Tuesday, June 28, 2016

Beneath the Busy Surface


We are quickly approaching a year without Tim. I guess in this time we've found our new normal. We are still in the process of some major changes (moving, Kellen leaving for school, new school for the other kids) but we are functioning. Life is busy and it pushes you along. Life with four kids at home is nonstop and drags you whether you want to come or not. We have found a new normal, but I am finding it is not a normal I like.

The kids and I have had some good times. We've made some special memories. It isn't like we are all miserable, yet it feels so hollow sometimes. If you knew us, you might say I was the nuts and bolts of this family while Tim was soul of it. He was the one who could hang out with the kids (or anyone for that matter,) and kept those communication lines open. He was the one that brought the pizzazz to my practical efficient way of thinking. We brought balance to each other, and this family feels horribly out of balance now.

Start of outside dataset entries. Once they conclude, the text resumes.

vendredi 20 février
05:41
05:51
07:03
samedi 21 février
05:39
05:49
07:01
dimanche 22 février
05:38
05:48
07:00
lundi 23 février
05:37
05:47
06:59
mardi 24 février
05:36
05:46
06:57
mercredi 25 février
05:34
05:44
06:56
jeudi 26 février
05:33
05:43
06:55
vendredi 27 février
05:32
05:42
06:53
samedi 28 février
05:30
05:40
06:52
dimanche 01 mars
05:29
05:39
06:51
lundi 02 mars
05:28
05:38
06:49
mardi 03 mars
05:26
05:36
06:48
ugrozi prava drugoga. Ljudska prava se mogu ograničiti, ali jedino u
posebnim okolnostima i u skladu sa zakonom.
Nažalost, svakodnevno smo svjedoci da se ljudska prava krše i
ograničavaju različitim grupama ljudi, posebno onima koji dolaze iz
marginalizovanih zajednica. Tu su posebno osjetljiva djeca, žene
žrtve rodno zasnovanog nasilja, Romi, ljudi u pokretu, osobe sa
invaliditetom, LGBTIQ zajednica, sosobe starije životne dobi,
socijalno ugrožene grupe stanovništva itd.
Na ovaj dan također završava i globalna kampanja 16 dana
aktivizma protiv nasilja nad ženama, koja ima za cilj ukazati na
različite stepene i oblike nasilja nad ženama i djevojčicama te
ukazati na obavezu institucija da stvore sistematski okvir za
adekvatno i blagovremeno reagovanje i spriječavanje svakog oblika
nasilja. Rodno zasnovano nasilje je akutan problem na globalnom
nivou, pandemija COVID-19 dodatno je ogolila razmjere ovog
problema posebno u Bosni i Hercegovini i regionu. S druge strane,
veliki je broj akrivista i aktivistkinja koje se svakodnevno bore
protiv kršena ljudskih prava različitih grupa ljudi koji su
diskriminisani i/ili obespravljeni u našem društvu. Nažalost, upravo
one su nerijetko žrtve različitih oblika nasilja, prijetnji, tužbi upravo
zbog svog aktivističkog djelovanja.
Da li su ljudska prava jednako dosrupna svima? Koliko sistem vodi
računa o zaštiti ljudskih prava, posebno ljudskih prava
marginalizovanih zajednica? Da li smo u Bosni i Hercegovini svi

I miss family meals. They still happen, but on your own meals are much more frequent. I hate that the older kids have had to step into so many more adult responsibilities, including listening to me try to weigh decisions. I feel like most of our structure and discipline has gone out the window. I miss the togetherness we had. It seems like we are all in our own little worlds doing our own things a lot of the time. I got a strange look when I expressed this to one of the kids. They said it is the same as it was before. Then I realized they were probably right, but before when they were off doing their own thing was when Tim and I were talking. I don't know what to do with myself in that time now.

And I have to admit that the undercurrent of dissatisfaction I've been feeling simply is loneliness.

I have amazing friends and family. I have four kids at home. I am rarely alone. Sometimes I wish I were alone more, but I am not talking about being around people. I am talking about intimacy, and I realize I've been looking to the wrong things to fill the gaping hole left by the loss of my best friend.

When my pain was fresh, sharp, and constant, it was easy to turn to the Lord. I was at my end. He was always there. Not that the pain was taken away, but under that pain there was a solid peace and joy.

The pain now is duller. It is easier to push away even when it is trying to stab me. I'm back on my feet a little again. And it is easier to fill my time with entertainment than to turn my heart to the Lord. That entertainment doesn't satisfy though, only numbs, a bit.

So many times the Bible talks about providing for widows, and I have been well provided for. Then it occurred to me a few weeks ago that in Christ that provision for widows means more than food on our table and a roof over our heads. That peace and the joy is still there. He doesn't change. I did.

I am like the Israelites in the wilderness forgetting the wonderful things He has done, turning my heart away, only to turn back when I "needed" Him. Then Psalm 78 was part of my reading today.


When He slew them, then they sought Him;
And they returned and sought earnestly for God.
35 Then they remembered that God was their rock,
And the Most High God their Redeemer.
36 Nevertheless they flattered Him with their mouth,
And they lied to Him with their tongue;
37 For their heart was not steadfast with Him,
Nor were they faithful in His covenant.
38 But He, being full of compassion, forgave their iniquity,
And did not destroy them.
Yes, many a time He turned His anger away,
And did not stir up all His wrath;
39 For He remembered that they were but flesh,
A breath that passes away and does not come again.
Psalm 78:34-39

Yep. Me. Thankfully He is compassionate and patient. He doesn't change.

This new normal may not be what I'd like it to be, but I do know where to turn to find that peace, rest, and joy.